Küresel Gelişmelere Karşı Proaktif Ekonomi Vizyonu
Ticaret Bakanı Ömer Bolat, katıldığı bir ekonomi zirvesinde yaptığı konuşmada Türkiye’nin küresel ekonomik gelişmelere karşı pasif değil, proaktif bir yaklaşım sergilediğini vurguladı. Özellikle üretim, dijitalleşme ve yeşil dönüşüm başlıklarında Türkiye'nin artık sadece uygulayıcı değil, yönlendirici konumda olduğunu belirtti.

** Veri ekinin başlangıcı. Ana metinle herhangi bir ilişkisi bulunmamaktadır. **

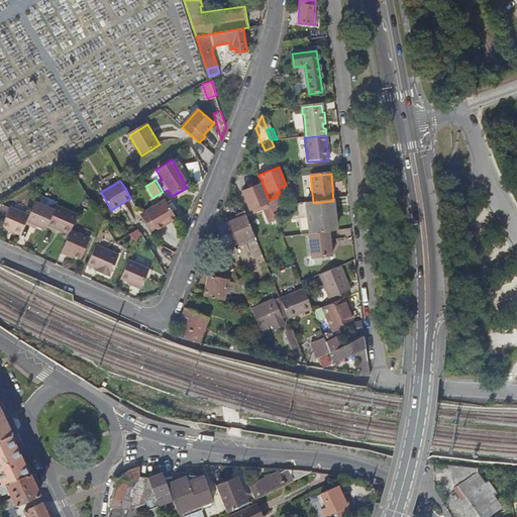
[(262,203),(269,200),(262,181),(243,189),(255,222),(268,217),(262,203)]
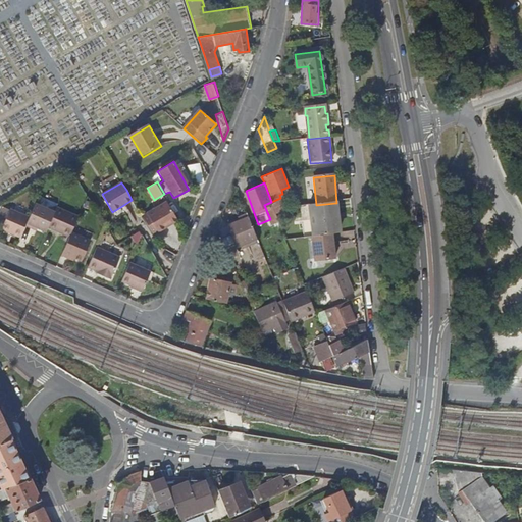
[(147,213),(158,232),(178,221),(167,202),(147,213)]
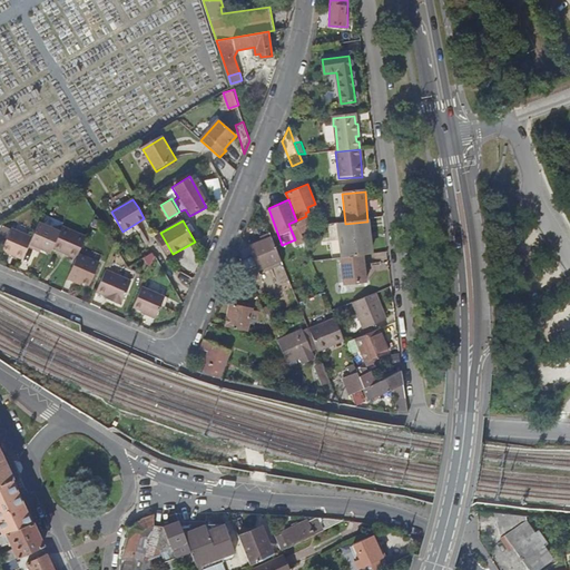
[(345,224),(336,224),(340,258),(362,256),(370,256),(366,222),(345,224)]
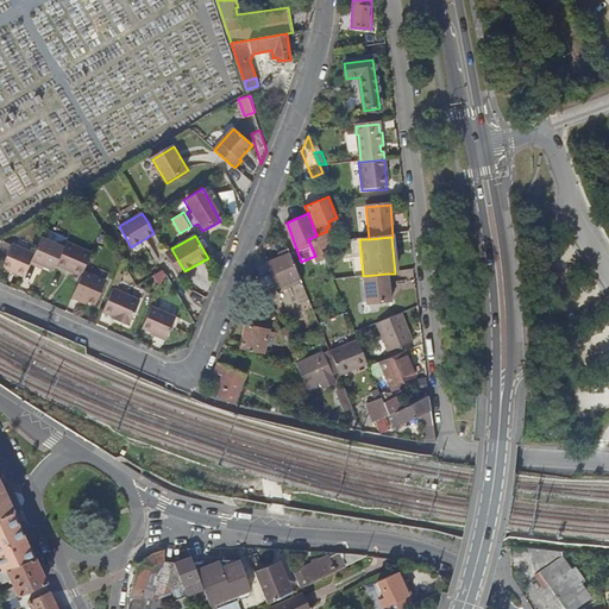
[(41,263),(45,265),(55,269),(57,265),(64,249),(42,238),(35,253),(31,263),(39,267),(41,263)]
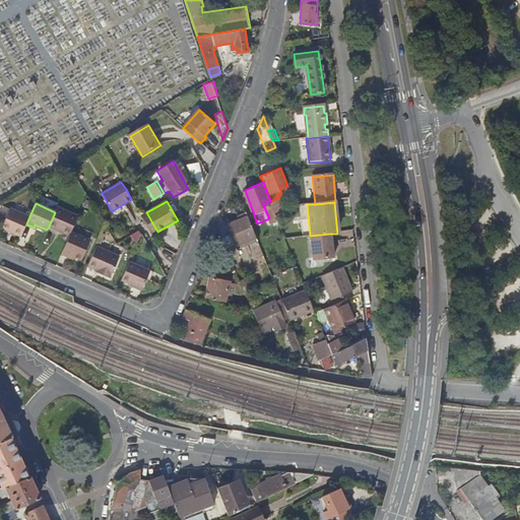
[(72,232),(78,216),(57,206),(55,212),(49,226),(70,236),(72,232)]
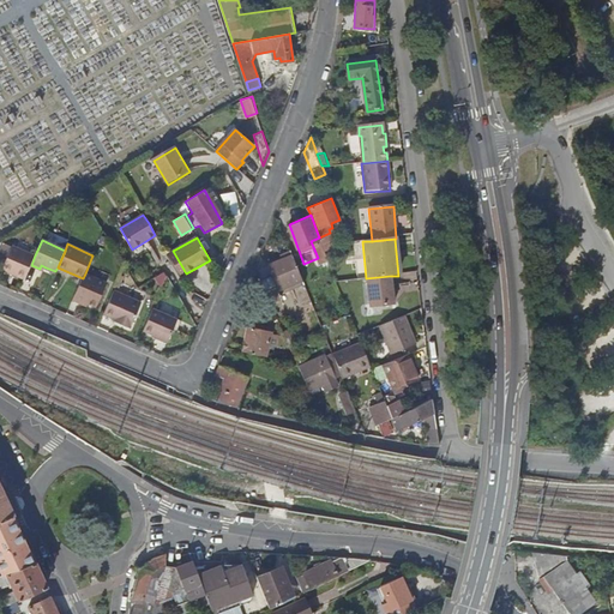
[(2,269),(25,278),(31,265),(35,256),(12,246),(2,269)]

Bakan Bolat’ın açıklamaları, hem iş dünyası hem de yatırım çevrelerinde dikkatle takip edildi. Açıklamalarda, Türkiye’nin yatırım çekme kapasitesinin yanı sıra yüksek katma değerli üretim modeli ve ihracat gücü de öne çıkarıldı.
Yatırımcılara Güçlü Çağrı: Türkiye Fırsatlar Ülkesi
Konuşmasında uluslararası yatırımcılara doğrudan seslenen Bolat, Türkiye'nin sunduğu avantajları detaylı bir şekilde paylaştı. Yatırım iklimini iyileştirmek adına yapılan reformlara değinen Bakan, özellikle aşağıdaki konulara dikkat çekti:
Genç ve dinamik iş gücü
Coğrafi konum avantajı sayesinde üç kıtaya lojistik erişim
Serbest ticaret anlaşmalarıyla geniş pazar erişimi
Ar-Ge ve teknoloji yatırımlarına verilen devlet destekleri
Sürdürülebilir üretim ve yeşil sanayi hedefleri
Bu başlıklar, Türkiye’nin yatırım cazibesini artıran temel unsurlar olarak vurgulandı.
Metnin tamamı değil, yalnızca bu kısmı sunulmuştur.